Ingredients
Method
- Preheat the oven to 350°F. Lightly coat an 8½x4½-inch loaf pan with nonstick vegetable oil spray and line it with parchment paper, leaving a generous overhang on the long sides. Whisk 1½ cups all-purpose flour, 1¼ tsp. baking soda, and ¾ tsp. Diamond Crystal or ½ tsp. Morton kosher salt in a medium bowl to combine.
- Beat 1 cup packed dark brown sugar, ⅓ cup mascarpone (or yogurt/sour cream), and 4 Tbsp. room-temperature unsalted butter in a large bowl using an electric mixer on medium-high speed until light and fluffy, about 4 minutes. Add 2 large eggs one at a time, beating to blend after each addition and scraping down the sides and bottom of the bowl with a rubber spatula as needed.
- Reduce the mixer speed to low, add the dry ingredients, and mix until just combined. Add 4 large mashed ripe bananas and mix until just incorporated. Fold in ½ cup chopped chocolate and/or ½ cup chopped raw walnuts using a spatula. Scrape the batter into the prepared loaf pan and smooth the top.
- Bake the bread for 60–65 minutes or until a tester inserted into the center comes out clean. Transfer the pan to a wire rack and let the bread cool in the pan for 1 hour. Turn the bread out onto the rack and allow it to cool completely before slicing.
Notes
The Bananas: I always wait until my bananas are deeply speckled or even completely black because that is where the real depth of flavor lives.
Creamy Additions: While yogurt works in a pinch, I highly recommend using mascarpone for a luxurious, velvety crumb that feels much more indulgent than your average loaf.
Mixing Strategy: I make sure to stop the mixer the very second the flour disappears to keep the texture light and tender, as overmixing is the quickest way to end up with a rubbery loaf.

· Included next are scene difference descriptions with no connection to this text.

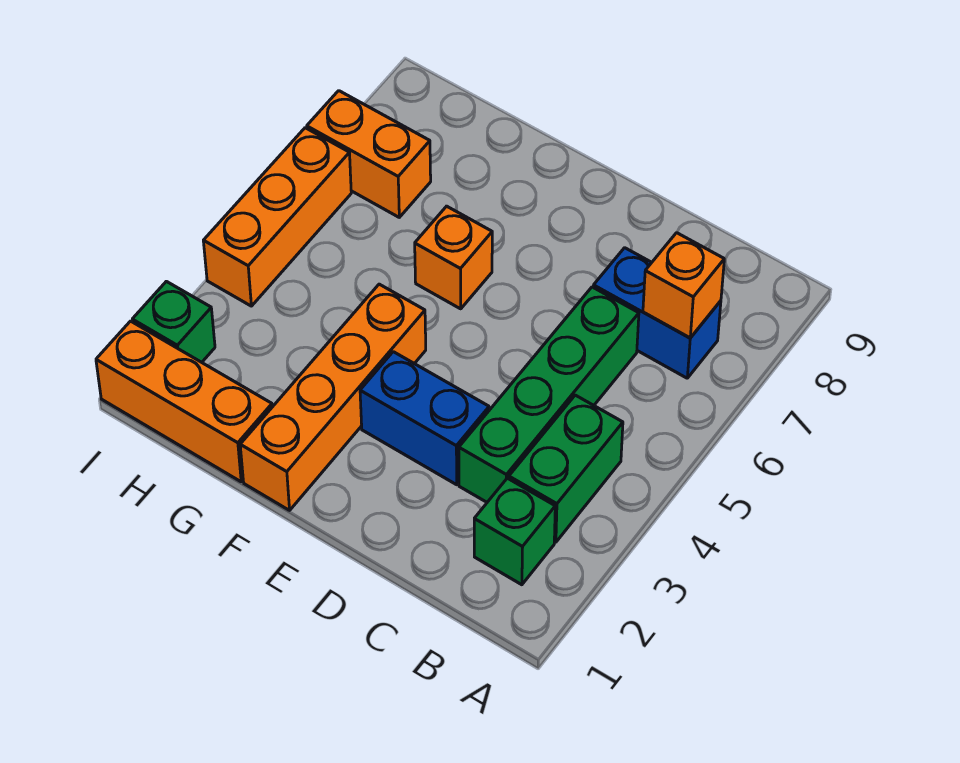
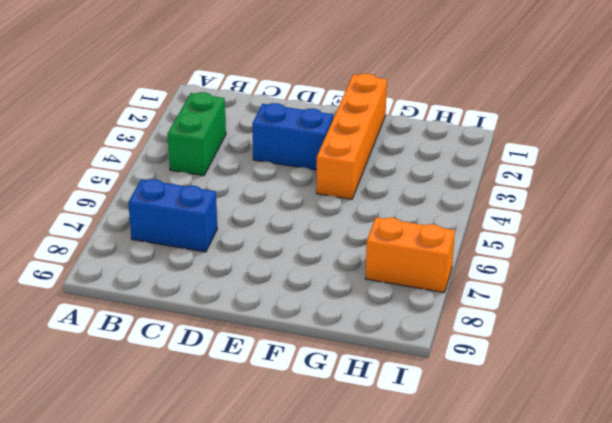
none -> green 1x1 brick [474,478,555,585]
none -> green 1x4 brick [459,287,639,502]
none -> orange 1x1 brick [415,206,492,309]

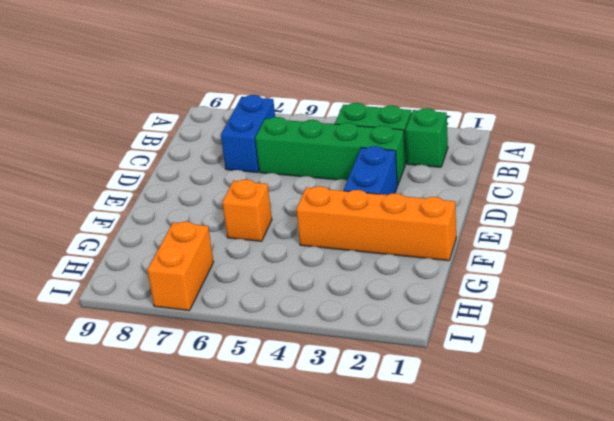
none -> orange 1x3 brick [96,321,272,482]
none -> green 1x1 brick [132,281,215,362]
none -> orange 1x3 brick [203,128,351,306]

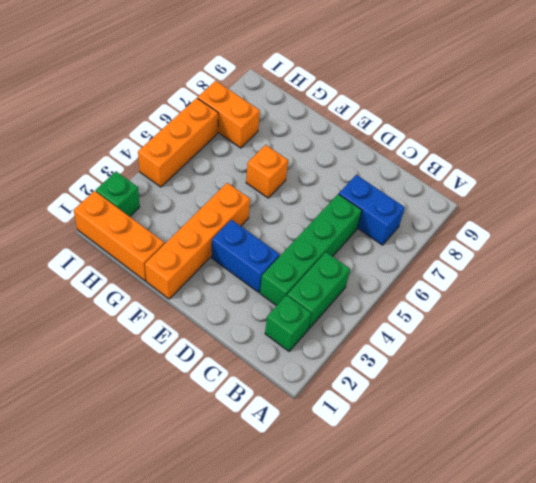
none -> orange 1x1 brick [643,233,724,338]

Pan Prep: I always leave a bit of parchment paper hanging over the sides of the pan to create a sling, which makes lifting the finished loaf out effortless and prevents any sticking.
The Mix-ins: I prefer chopping a bar of bittersweet chocolate rather than using chips because those irregular puddles of melted chocolate create a much more interesting experience in every bite.
Resting Period: I have discovered that this bread actually tastes even better on the second day after the flavors have had time to settle and the moisture distributes evenly throughout the crumb.
Serving Tip: My favorite way to enjoy a slice is toasted until the edges are crisp, then topped with a thick swipe of salted butter and a tiny pinch of flaky sea salt.